▶ [RECORDS SHOWN]
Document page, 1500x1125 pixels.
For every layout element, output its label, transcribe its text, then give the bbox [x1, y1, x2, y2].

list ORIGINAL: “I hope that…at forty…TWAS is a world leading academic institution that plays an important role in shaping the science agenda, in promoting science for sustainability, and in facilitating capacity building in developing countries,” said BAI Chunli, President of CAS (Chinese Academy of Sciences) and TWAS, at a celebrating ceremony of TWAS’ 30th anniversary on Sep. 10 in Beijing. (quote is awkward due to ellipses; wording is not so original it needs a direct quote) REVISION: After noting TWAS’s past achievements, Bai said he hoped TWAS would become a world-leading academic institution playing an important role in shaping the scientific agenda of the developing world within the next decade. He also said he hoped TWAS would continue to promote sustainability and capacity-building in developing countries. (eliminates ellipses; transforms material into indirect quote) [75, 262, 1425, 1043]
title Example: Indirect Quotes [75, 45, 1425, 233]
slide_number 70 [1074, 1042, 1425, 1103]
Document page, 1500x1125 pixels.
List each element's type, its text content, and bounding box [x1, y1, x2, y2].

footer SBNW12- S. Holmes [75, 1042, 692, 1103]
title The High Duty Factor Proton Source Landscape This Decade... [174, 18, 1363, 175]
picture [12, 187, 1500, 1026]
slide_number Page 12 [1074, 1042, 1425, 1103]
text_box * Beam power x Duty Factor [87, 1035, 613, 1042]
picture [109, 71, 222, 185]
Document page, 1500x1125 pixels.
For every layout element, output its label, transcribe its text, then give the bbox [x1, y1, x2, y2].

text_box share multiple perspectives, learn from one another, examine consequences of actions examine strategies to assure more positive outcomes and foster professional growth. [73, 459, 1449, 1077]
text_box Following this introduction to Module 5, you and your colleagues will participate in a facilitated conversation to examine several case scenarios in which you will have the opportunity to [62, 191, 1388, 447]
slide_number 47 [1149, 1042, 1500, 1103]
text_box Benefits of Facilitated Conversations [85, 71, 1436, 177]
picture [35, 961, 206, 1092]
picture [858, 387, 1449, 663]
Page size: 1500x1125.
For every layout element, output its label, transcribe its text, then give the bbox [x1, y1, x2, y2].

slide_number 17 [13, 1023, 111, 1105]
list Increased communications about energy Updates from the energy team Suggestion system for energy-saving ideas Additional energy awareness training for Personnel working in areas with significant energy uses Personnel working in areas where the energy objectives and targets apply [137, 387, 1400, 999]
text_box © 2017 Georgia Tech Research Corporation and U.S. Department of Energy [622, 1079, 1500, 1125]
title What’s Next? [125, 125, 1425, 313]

▶ [REQUIRED ACTION] Give back all the records exactly as they stand.

▶ [ANSWER FOR THE TASK]
Document page, 1500x1125 pixels.
For every layout element, output its label, transcribe its text, then give the bbox [x1, y1, x2, y2].

list ORIGINAL: “I hope that…at forty…TWAS is a world leading academic institution that plays an important role in shaping the science agenda, in promoting science for sustainability, and in facilitating capacity building in developing countries,” said BAI Chunli, President of CAS (Chinese Academy of Sciences) and TWAS, at a celebrating ceremony of TWAS’ 30th anniversary on Sep. 10 in Beijing. (quote is awkward due to ellipses; wording is not so original it needs a direct quote) REVISION: After noting TWAS’s past achievements, Bai said he hoped TWAS would become a world-leading academic institution playing an important role in shaping the scientific agenda of the developing world within the next decade. He also said he hoped TWAS would continue to promote sustainability and capacity-building in developing countries. (eliminates ellipses; transforms material into indirect quote) [75, 262, 1425, 1043]
title Example: Indirect Quotes [75, 45, 1425, 233]
slide_number 70 [1074, 1042, 1425, 1103]
Document page, 1500x1125 pixels.
List each element's type, its text content, and bounding box [x1, y1, x2, y2].

footer SBNW12- S. Holmes [75, 1042, 692, 1103]
title The High Duty Factor Proton Source Landscape This Decade... [174, 18, 1363, 175]
picture [12, 187, 1500, 1026]
slide_number Page 12 [1074, 1042, 1425, 1103]
text_box * Beam power x Duty Factor [87, 1035, 613, 1042]
picture [109, 71, 222, 185]
Document page, 1500x1125 pixels.
For every layout element, output its label, transcribe its text, then give the bbox [x1, y1, x2, y2].

text_box share multiple perspectives, learn from one another, examine consequences of actions examine strategies to assure more positive outcomes and foster professional growth. [73, 459, 1449, 1077]
text_box Following this introduction to Module 5, you and your colleagues will participate in a facilitated conversation to examine several case scenarios in which you will have the opportunity to [62, 191, 1388, 447]
slide_number 47 [1149, 1042, 1500, 1103]
text_box Benefits of Facilitated Conversations [85, 71, 1436, 177]
picture [35, 961, 206, 1092]
picture [858, 387, 1449, 663]
Page size: 1500x1125.
For every layout element, output its label, transcribe its text, then give the bbox [x1, y1, x2, y2].

slide_number 17 [13, 1023, 111, 1105]
list Increased communications about energy Updates from the energy team Suggestion system for energy-saving ideas Additional energy awareness training for Personnel working in areas with significant energy uses Personnel working in areas where the energy objectives and targets apply [137, 387, 1400, 999]
text_box © 2017 Georgia Tech Research Corporation and U.S. Department of Energy [622, 1079, 1500, 1125]
title What’s Next? [125, 125, 1425, 313]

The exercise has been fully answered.